Is there a continuous $f(x,y)$ which is not of the form $f(x,y) = g_1(x) h_1(y) + \dots + g_n(x) h_n(y)$
Let's call $f$ an $n$-SOP if we can write
$$f(x,y) = \sum_{k = 1}^n g_k(x)\cdot h_k(y)$$
with continuous functions $g_k, h_k \colon [0,1] \to \mathbb{R}$. If $f$ is an $n$-SOP, for every family $x_1 < x_2 < \dotsc < x_r$ of $r > n$ points in $[0,1]$, the set
$$\left\{ \begin{pmatrix} f(x_1,y) \\ f(x_2,y) \\ \vdots \\ f(x_r,y)\end{pmatrix} : y \in [0,1]\right\}$$
is contained in an $n$-dimensional linear subspace of $\mathbb{R}^r$.
But
$$\begin{pmatrix} \exp (x_1\cdot 0/r) & \exp (x_1\cdot 1/r) & \cdots & \exp (x_1 \cdot (r-1)/r) \\ \exp (x_2 \cdot 0/r) & \exp (x_2 \cdot 1/r) & \cdots & \exp (x_2 \cdot (r-1)/r) \\ \vdots & \vdots & & \vdots \\ \exp (x_r\cdot 0/r) & \exp (x_r\cdot 1/r) & \cdots & \exp (x_r \cdot (r-1)/r)\end{pmatrix}$$
is a Vandermonde matrix, hence has rank $r$. Therefore $(x,y) \mapsto e^{xy}$ is not an $n$-SOP.
We have a writing $f(x,y) =\sum_{i=1}^n g_i(x) h_i(y)$, equivalently $$f(\cdot, y) = \sum_{i=1}^n h_i(y) g_i(\cdot)$$ means that the system of function $(f(\cdot, y))_y$ is contained in the span of n functions $g_i(\cdot)$, $i=1, \ldots, n$, equivalently, this system of functions $(f(\cdot, y))_y$ has rank at most $n$ ( remember: functions are "vectors" ).

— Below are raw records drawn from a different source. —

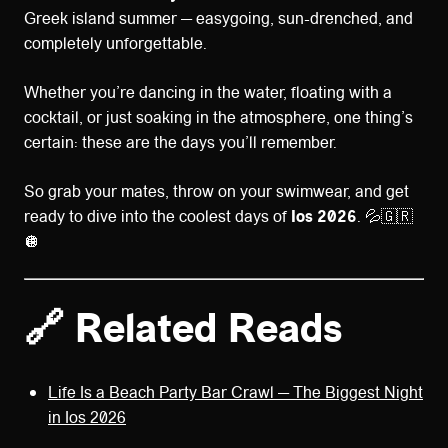
Greek island summer — easygoing, sun-drenched, and
completely unforgettable.
Whether you’re dancing in the water, floating with a
cocktail, or just soaking in the atmosphere, one thing’s
certain: these are the days you’ll remember.
So grab your mates, throw on your swimwear, and get
ready to dive into the coolest days of
Ios 2026
. 💦🇬🇷
🪩
🔗 Related Reads
Life Is a Beach Party Bar Crawl — The Biggest Night
in Ios 2026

But for a general function $f(x,y)$ ( analytic, not a polynomial) the system $(f(\cdot, y))_y$ is infinite dimensional ($e^{x y}$ (@Daniel Fischer: answer), $\frac{1}{x+y}$, $\sqrt{x+y}$, $\frac{1}{1-x y}$ $\&$ c.)
It's worth looking at $f(x,y)$ as an infinite matrix indexed by $x$, $y$. There exists such a writing if and only if the matrix has rank $\le n$, that is, if and only if every minor $$\det (f(x_i, y_j))_{i,j=1, n+1}=0$$